What needs to be done
Proceed with the passage on Calytrix hirta, writing on from its last sentence.

Exercise passage
——————

Species of flowering plant

Calytrix hirta is a species of flowering plant in the myrtle family Myrtaceae and is endemic to the south-west of Western Australia. It is a spreading shrub with linear to slightly curved leaves and clusters of white flowers with 32 to 46 white stamens in several rows.

==Description==
Calytrix hirta is a spreading shrub that typically grows to a height of up to 0.5–2 m and has many stems. Its young stems are cream-coloured and pale brown or reddish brown with many shaggy hairs. The leaves are linear to slightly curved, 3–11 mm long, 0.28–0.82 mm wide on a petiole about 0.5–0.7 mm long. The flowers are borne in groups on a peduncle about 0.5 mm long, with green to light brown bracteoles 3–4 mm long. The floral tube is 2.5–3.5 mm long and has 6 to 8 ribs. The sepals are 0.5–1 mm long and 0.2–0.8 mm wide and lack awns. The petals are glabrous, white, 4.0–5.5 mm long and 0.8–1.5 mm wide with 32 to 46 white stamens, the longest filaments 4–5 mm long. Flowering occurs from late September to late December.

——————

(Collected data entries)
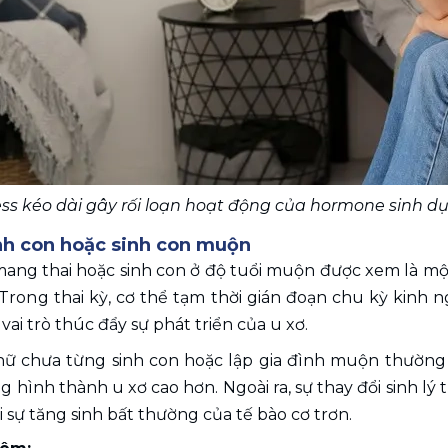
ess kéo dài gây rối loạn hoạt động của hormone sinh dụ
inh con hoặc sinh con muộn
ang thai hoặc sinh con ở độ tuổi muộn được xem là mộ
Trong thai kỳ, cơ thể tạm thời gián đoạn chu kỳ kinh ng
ai trò thúc đẩy sự phát triển của u xơ. 
 nữ chưa từng sinh con hoặc lập gia đình muộn thường c
 hình thành u xơ cao hơn. Ngoài ra, sự thay đổi sinh lý t
 sự tăng sinh bất thường của tế bào cơ trơn.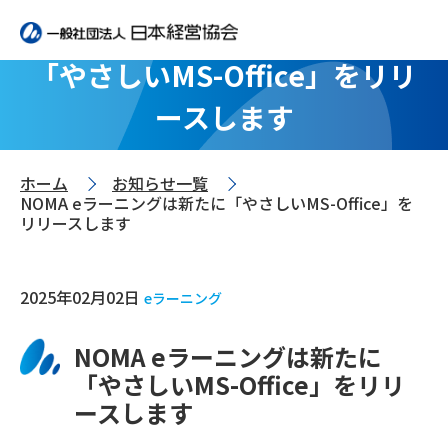
NOMA eラーニングは新たに
「やさしいMS-Office」をリリ
ースします
ホーム
お知らせ一覧
>
>
NOMA eラーニングは新たに「やさしいMS-Office」を
リリースします
2025年02月02日
eラーニング
NOMA eラーニングは新たに
「やさしいMS-Office」をリリ
ースします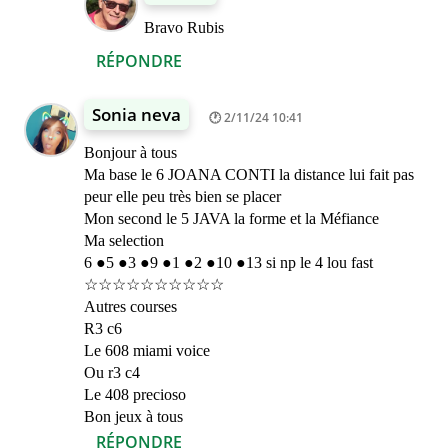
Bravo Rubis
RÉPONDRE
Sonia neva
2/11/24 10:41
Bonjour à tous
Ma base le 6 JOANA CONTI la distance lui fait pas
peur elle peu très bien se placer
Mon second le 5 JAVA la forme et la Méfiance
Ma selection
6 ●5 ●3 ●9 ●1 ●2 ●10 ●13 si np le 4 lou fast
☆☆☆☆☆☆☆☆☆☆
Autres courses
R3 c6
Le 608 miami voice
Ou r3 c4
Le 408 precioso
Bon jeux à tous
RÉPONDRE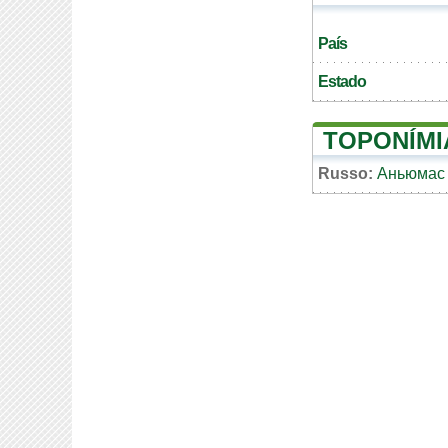
País
Estado
TOPONÍMI
Russo:
Аньюмас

——————

Written answer
==Taxonomy==
This species was first formally described in 1863 by Eduard von
Regel who gave it the name Lhotskya hirta in Gartenflora. In 2017, Francis Nge and Kevin Thiele transferred the species to Calytrix as C. hirta in the journal Nuytsia. The specific epithet (hirta) means 'shaggy with long hairs'.

==Distribution and habitat==
This species of Calytrix is found in low coastal heath on coastal or near-coastal sand dunes, in the Cape Naturaliste area, between Walpole and Esperance, and inland as far as the Stirling Range in the Avon Wheatbelt, Esperance Plains, Jarrah Forest, Mallee and Warren bioregions of south-western Western Australia.

==Conservation status==
Calytrix hirta is listed as "not threatened" by the Government of Western Australia Department of Biodiversity, Conservation and Attractions.